• _Exercise_:
Can you render the listing lines as a numbered list, skipping blank lines? Start at the line containing "Which series contains the lowest Y value?" and end after the line containing "percentile rank within the sample".

• _Given data_:
--- START ---

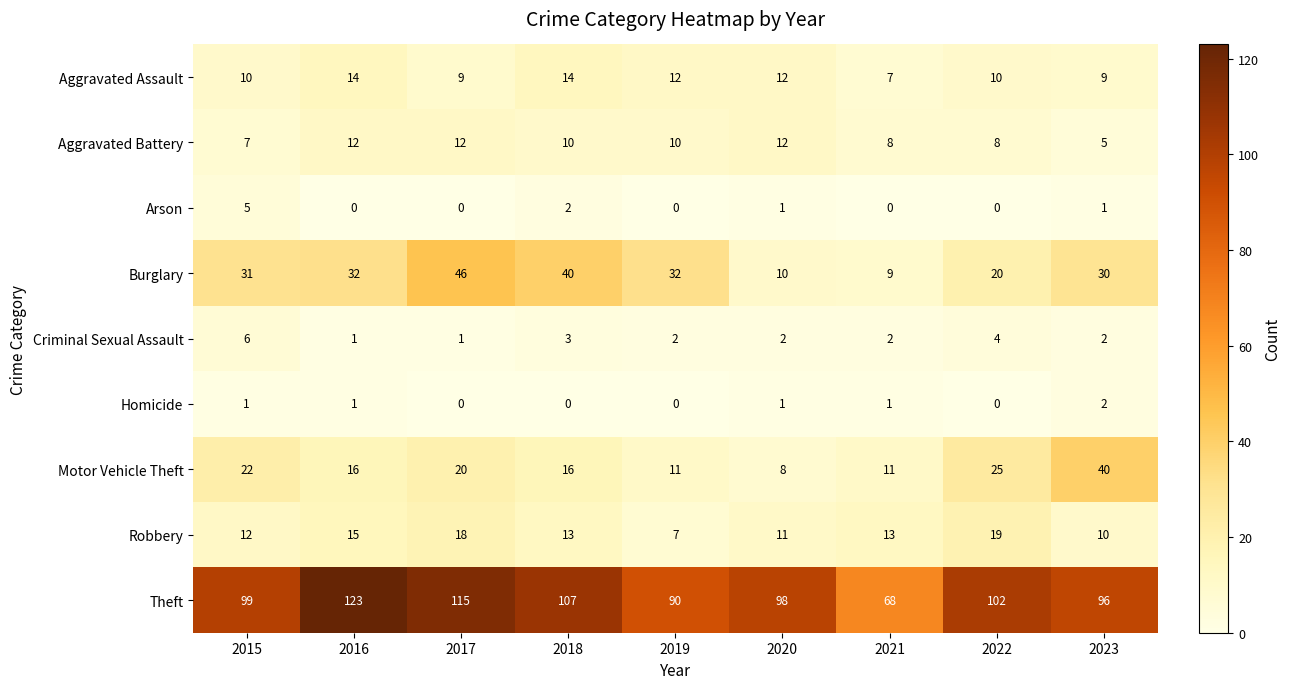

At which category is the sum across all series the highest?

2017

--- END ---
--- START ---

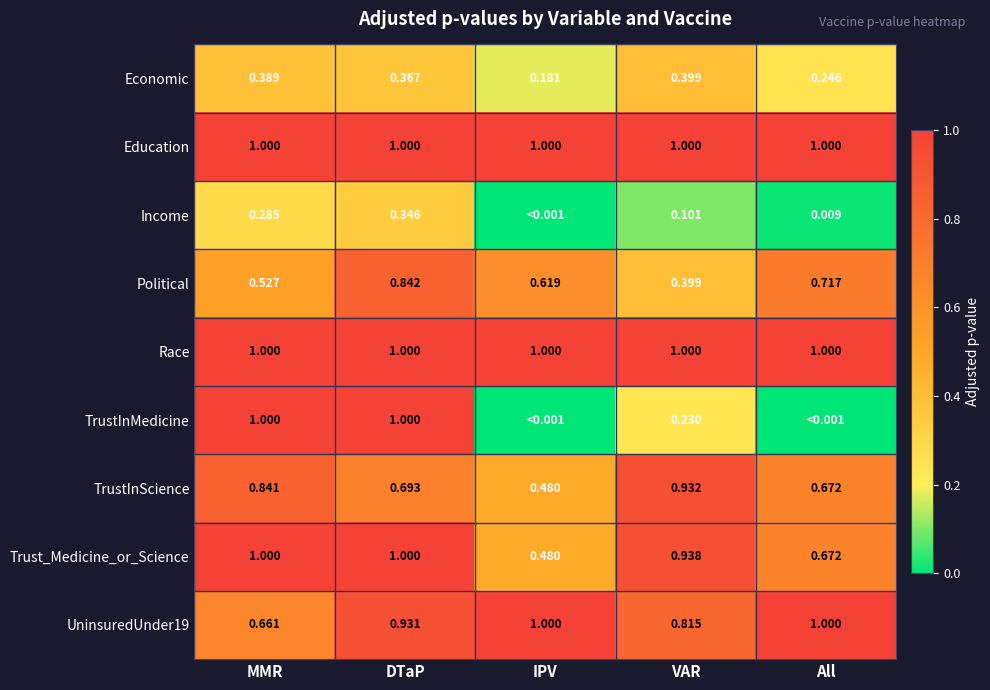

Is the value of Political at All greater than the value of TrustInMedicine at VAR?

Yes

--- END ---
--- START ---

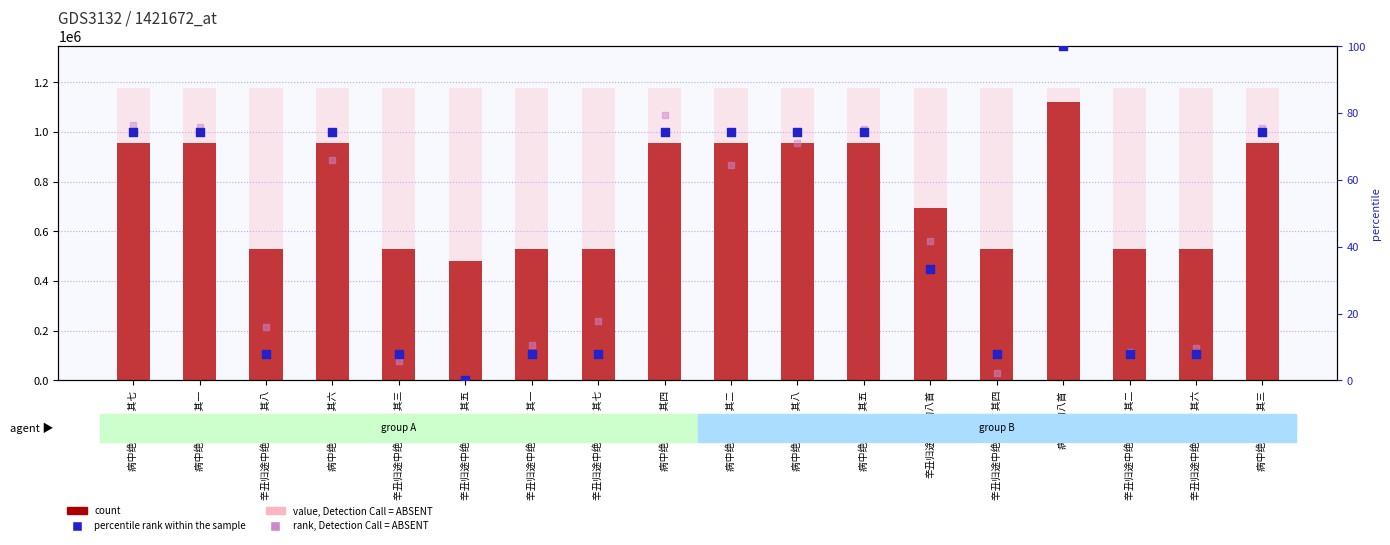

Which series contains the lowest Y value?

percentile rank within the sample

--- END ---

• _Solution to this exercise_:
1. Which series contains the lowest Y value?
2. percentile rank within the sample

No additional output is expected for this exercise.